Le immagini di questi giorni che ritraggono un vice premier, Ministro dell’Interno, a petto nudo, mentre detta legge dalla consolle del Papeete di Milano Marittima non mi scandalizzano di certo. Le trovo anzi umane, vere, veraci, disinibite, addirittura credibili; sicuramente molto più credibili del titolo del suo libro: Secondo Matteo, che richiama in noi tutti l’antico insegnamento catechistico, per cui, secondo Matteo, si poteva leggere una delle versioni più accreditate della vita del Cristo.
Ecco, quest’uomo, che inforca palchi come fossero cavalli da guerra, brandendo amuleti cristiani quali vangeli e rosari, in fin dei conti è un quarantaseienne come ce ne sono molti: divorziato, seduttore ( e badate bene all’etimologia del termine sé-duttore ovvero colui che tenta di portare a sé ), caciarone e con tanta voglia di divertirsi, per scaricare gli affanni della vita, per dimenticare un momento il frullo oligarchico che echeggia costantemente in quella capitale, che è Roma, e che lui, credo, vorrebbe tanto potesse essere Milano. Quella Milano che pian piano si va staccando dal resto d’Italia, vuoi per la conformazione del suo skyline, vuoi per la mentalità, in costante cambiamento, dei suoi abitanti.
Eccolo lì Salvini, l’uomo del popolo perché identico al popolo che lo acclama, che sorseggia un mojto al riparo dal sole; che elargisce autoscatti ad una lunga fila di persone quasi fosse una star del cinema o dello sport, che suggerisce come master track niente di meno che l’inno di Mameli, per altro mai animato prima da cubiste leopardate e vocalist ad evidenziare il popolarissimo poropò-poropò-poropò-pò-pò-pò-pò!

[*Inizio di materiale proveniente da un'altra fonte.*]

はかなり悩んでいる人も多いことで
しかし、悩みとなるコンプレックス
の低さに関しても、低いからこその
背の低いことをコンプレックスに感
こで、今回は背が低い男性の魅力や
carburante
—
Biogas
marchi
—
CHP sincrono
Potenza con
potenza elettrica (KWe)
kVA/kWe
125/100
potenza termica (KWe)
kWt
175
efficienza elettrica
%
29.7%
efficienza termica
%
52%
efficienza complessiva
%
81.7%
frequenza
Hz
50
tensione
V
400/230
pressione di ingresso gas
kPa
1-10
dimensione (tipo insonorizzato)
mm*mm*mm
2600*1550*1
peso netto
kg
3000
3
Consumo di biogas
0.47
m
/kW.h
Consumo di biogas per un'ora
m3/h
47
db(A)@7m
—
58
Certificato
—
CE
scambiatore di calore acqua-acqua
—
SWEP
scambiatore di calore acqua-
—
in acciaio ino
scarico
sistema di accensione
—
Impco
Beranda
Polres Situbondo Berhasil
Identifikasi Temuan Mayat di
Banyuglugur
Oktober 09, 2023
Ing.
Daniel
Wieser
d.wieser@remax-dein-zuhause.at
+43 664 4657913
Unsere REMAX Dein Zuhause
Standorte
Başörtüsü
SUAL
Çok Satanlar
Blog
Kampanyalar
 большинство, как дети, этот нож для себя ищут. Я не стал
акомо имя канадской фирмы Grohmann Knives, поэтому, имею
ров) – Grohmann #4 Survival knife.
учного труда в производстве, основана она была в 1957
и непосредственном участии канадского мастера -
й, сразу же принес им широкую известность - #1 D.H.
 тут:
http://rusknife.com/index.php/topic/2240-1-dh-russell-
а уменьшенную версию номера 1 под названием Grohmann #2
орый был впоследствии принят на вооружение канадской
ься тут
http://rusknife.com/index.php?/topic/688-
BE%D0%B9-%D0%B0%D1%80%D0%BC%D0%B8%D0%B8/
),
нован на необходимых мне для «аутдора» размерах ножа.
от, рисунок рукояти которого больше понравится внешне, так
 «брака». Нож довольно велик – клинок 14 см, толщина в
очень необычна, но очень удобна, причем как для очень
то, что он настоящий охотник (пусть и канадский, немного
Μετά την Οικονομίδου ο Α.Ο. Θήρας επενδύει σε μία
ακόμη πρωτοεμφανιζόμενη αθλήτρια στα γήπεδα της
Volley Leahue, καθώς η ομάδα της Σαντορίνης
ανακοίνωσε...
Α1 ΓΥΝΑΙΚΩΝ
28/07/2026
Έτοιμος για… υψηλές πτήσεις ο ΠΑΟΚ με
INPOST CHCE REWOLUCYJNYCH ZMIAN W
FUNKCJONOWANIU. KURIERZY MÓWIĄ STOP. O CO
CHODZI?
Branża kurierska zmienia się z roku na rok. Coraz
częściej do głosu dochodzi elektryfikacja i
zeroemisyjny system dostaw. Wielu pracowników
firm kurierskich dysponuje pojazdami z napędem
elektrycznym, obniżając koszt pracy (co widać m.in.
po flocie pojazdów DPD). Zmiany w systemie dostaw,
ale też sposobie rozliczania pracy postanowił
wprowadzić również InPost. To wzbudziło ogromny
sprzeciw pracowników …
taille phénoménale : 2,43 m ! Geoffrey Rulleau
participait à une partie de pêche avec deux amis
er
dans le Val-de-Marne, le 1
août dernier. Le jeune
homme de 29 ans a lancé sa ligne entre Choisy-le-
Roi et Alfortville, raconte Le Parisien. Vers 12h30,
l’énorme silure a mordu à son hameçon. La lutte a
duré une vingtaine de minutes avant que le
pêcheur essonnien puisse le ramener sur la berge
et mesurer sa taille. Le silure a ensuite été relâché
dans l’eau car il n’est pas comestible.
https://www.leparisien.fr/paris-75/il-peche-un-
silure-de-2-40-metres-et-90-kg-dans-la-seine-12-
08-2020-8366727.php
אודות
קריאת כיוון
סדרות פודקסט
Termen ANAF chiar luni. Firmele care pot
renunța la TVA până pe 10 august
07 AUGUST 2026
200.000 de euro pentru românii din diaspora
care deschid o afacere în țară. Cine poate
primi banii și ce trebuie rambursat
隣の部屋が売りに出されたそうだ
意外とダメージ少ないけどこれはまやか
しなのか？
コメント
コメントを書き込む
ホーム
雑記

Eccolo lì Salvini, che nella mente della grande massa che lo sostiene ormai da tempo, non fa nulla di male anzi, istituzionalizza il sacrosanto diritto di ogni lavoratore a concedersi il meritato, inoppugnabile ed inappuntabile svago che si merita. È il ritorno della Milano da bere ma questa volta è una Milano Marittima.
Gente contenta il ciel l’aiuta. Già, perché non vorrei proprio essere nei panni della zingaraccia che dovrà aspettare la ruspa, non avendo idea di quando questa arriverà; forse alla fine dell’estate, quando non serviranno più ruspe per trainare i setacci di sabbia sulle spiagge.